Parmi ces derniers, il faut mentionner les Sociniens, disciples de Lélio et de Fauste Socini, qui fondèrent des Églises unitaires en Transylvanie et en Pologne. Ils moururent l’un en 1562, l’autre en 1604. Pour eux, la Bible est la source unique de la connaissance religieuse ; mais elle ne peut rien contenir de contraire à la raison. C’est à la raison de juger le contenu de la Bible, pour en écarter tout ce qui la contredit ou la dépasse, ou pour interpréter ses doctrines de telle sorte que tout ce qu’elles ont de choquant ou de mystérieux disparaisse. Il y a, entre ce principe et le principe d’Anselme, une analogie réelle et une profonde différence. Une analogie, car des deux côtés on affirme qu’il doit y avoir accord entre la foi et la raison, entre la philosophie et la théologie, entre les données de la révélation et les données de l’esprit humain. Et cependant, une opposition dans la pratique et dans l’application du principe commun. Anselme, en effet, pose comme point de départ et comme norme souveraine la révélation objet de la foi. Il affirme que ses données sont conformes à celles de la raison, et que cette conformité se révélera à celui qui la cherche avec persévérance. Mais, si l’on ne parvient pas à la découvrir, il veut qu’on persiste à croire, aux données bibliques et à leur accord avec la raison. Le dernier mot, comme le premier, appartient donc à la foi. Les Sociniens, au contraire, posent comme point de départ et comme norme la raison, et affirment que, si la Bible est vraie, elle sera d’accord avec elle. Et alors, armés des principes et des données de la raison, ils font la critique de la Bible, opérant dans son contenu un triage, ne retenant que ce que la raison comprend et s’assimile, et rejetant le reste. Le premier et le dernier mot appartiennent donc à la raison.

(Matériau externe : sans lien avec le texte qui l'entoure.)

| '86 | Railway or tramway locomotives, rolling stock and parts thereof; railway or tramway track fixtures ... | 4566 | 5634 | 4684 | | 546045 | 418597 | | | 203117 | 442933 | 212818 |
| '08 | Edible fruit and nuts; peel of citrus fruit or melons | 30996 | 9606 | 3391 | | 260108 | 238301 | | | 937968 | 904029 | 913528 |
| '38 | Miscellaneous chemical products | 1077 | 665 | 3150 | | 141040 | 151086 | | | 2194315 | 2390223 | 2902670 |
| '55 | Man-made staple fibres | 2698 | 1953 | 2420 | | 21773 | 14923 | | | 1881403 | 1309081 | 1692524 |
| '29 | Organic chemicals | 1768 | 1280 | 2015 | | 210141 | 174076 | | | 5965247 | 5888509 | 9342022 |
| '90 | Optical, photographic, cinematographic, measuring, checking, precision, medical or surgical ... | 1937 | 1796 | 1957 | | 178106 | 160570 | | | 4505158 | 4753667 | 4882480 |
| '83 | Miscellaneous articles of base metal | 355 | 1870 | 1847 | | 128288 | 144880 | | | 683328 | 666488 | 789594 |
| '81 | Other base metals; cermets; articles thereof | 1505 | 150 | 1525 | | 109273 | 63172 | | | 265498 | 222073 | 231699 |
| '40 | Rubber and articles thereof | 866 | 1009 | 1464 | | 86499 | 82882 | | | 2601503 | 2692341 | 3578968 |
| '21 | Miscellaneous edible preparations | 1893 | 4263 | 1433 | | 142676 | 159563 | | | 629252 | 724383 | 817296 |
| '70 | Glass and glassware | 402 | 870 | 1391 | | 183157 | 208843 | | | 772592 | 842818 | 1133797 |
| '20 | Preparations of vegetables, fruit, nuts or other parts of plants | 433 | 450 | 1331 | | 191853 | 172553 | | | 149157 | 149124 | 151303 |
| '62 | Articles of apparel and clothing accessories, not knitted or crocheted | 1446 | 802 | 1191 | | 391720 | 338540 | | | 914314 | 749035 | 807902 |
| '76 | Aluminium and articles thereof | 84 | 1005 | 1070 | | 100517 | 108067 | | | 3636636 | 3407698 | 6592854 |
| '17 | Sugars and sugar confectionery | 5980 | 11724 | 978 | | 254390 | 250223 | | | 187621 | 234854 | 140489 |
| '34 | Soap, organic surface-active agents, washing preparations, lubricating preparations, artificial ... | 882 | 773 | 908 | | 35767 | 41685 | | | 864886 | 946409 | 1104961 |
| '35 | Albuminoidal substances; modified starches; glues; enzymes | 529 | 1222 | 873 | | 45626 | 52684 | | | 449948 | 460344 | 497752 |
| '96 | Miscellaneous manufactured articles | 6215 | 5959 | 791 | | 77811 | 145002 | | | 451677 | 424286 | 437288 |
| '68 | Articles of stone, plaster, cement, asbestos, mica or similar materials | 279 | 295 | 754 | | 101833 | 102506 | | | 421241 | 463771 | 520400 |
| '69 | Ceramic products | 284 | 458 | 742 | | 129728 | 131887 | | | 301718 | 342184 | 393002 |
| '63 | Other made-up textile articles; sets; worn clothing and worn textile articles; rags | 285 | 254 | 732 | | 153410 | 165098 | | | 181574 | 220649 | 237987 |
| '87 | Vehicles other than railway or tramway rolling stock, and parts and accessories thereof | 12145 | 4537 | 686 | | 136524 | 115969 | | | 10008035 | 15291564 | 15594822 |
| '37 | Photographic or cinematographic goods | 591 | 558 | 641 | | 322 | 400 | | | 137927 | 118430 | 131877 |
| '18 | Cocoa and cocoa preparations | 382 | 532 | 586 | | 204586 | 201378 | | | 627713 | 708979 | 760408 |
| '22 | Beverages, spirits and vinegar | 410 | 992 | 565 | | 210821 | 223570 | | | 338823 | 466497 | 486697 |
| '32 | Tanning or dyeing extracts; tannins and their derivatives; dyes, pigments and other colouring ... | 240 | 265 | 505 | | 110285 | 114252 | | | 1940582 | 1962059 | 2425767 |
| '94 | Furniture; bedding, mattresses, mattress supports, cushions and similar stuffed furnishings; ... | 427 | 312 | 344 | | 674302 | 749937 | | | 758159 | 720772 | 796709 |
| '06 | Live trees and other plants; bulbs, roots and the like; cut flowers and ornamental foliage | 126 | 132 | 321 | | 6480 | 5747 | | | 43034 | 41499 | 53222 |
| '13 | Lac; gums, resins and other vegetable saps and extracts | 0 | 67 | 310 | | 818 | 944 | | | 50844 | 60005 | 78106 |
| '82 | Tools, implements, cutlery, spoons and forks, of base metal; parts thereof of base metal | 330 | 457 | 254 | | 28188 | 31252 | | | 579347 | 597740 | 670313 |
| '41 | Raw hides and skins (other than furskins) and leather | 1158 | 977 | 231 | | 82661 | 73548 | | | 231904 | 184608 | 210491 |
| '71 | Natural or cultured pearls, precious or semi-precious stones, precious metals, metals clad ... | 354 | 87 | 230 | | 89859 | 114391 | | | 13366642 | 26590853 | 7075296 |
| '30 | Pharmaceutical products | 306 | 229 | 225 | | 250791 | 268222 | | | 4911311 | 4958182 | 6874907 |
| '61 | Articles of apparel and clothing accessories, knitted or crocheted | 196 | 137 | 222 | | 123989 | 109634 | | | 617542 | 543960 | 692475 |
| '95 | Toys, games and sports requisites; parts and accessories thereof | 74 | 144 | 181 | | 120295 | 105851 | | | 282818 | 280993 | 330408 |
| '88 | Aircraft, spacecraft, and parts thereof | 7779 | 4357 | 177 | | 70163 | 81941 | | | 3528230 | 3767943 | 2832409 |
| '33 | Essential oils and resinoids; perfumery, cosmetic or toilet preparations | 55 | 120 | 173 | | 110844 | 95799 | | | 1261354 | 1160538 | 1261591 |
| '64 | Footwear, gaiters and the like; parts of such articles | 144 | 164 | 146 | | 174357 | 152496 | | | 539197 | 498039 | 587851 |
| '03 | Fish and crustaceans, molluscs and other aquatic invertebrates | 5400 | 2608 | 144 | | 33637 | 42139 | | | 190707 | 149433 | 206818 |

C’est ce principe qui détermine tout le contenu de la dogmatique socinienne. Les Sociniens nient la Trinité, et s’en tiennent au monothéisme strict : un seul Dieu en une seule personne, le Père, appelé ainsi parce qu’il est créateur et plein d’amour pour ses créatures. Ils nient la divinité de Jésus-Christ. Jésus est un prophète, chargé d’une mission spéciale. Il est venu pour enseigner et pour sauver l’humanité. Les Sociniens admettent la naissance miraculeuse, et croient à une première ascension par laquelle Jésus fut enlevé au ciel, avant son baptême, pour y être instruit de ce qu’il devait révéler aux hommes. Il n’y a pour eux ni chute ni rédemption au sens réel. L’homme a été créé mortel. La chute n’a pas modifié sa nature morale ; elle a seulement affaibli ses forces naturelles. L’homme peut se sauver en écoutant et en imitant Jésus-Christ, et, s’il est faible, la grâce de Dieu (au sens pélagien du mot) l’aidera et le fortifiera.